Houston Astros
- Outfielder
- Born: April 27, 2005 (age 21) Daytona Beach, Florida, U.S.
- Bats: LeftThrows: Left
- Stats at Baseball Reference

= Logan Hughes =

American baseball player (born 2005)

Logan James Hughes (born April 27, 2005) is an American professional baseball outfielder in the Houston Astros organization. He played college baseball for the Stetson Hatters and Texas Tech Red Raiders.

==Amateur career==
Hughes attended Winter Springs High School in Winter Springs, Florida. He committed to play college baseball at Stetson University.

As a freshman at Stetson in 2024, Hughes started 46 of 58 games and hit .292/.398/.515 with eight home runs and 34 runs batted in (RBI) over 171 at bats. After the season he entered the transfer portal and transferred to the Texas Tech University.

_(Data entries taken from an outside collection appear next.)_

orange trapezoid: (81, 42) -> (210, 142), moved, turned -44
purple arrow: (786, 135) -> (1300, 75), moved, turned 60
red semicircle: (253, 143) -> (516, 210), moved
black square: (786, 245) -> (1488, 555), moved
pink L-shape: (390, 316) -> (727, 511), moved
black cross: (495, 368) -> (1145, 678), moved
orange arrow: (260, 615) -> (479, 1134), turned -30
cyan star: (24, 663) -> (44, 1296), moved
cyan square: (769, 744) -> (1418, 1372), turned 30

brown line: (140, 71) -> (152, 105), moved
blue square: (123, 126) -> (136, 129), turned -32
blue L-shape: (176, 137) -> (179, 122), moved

In his first season at Texas Tech in 2025, Hughes 52 games and hit .327/.411/.697 with 19 home runs and 58 RBI over 211 at bats. After the season he played in the Cape Cod League for the Bourne Braves. As a junior in 2026, he started all 55 games, hitting .375/.510/.735 with 18 home runs and 70 RBI over 200 at bats. He was named a first team All-Big 12 and an All-American.

==Professional career==
Hughes was considered a top prospect in the 2026 Major League Baseball draft. He was selected with the 17th pick in the draft by the Houston Astros. On July 22, 2026, he signed with the Astros for an under-slot signing bonus of approximately $3.41 million.

== Personal life ==
Hughes grew up near the Astros spring training complex in Kissimmee, Florida, where his mother, Melissa, frequently sang The Star-Spangled Banner. He idolized Jeff Bagwell as a child.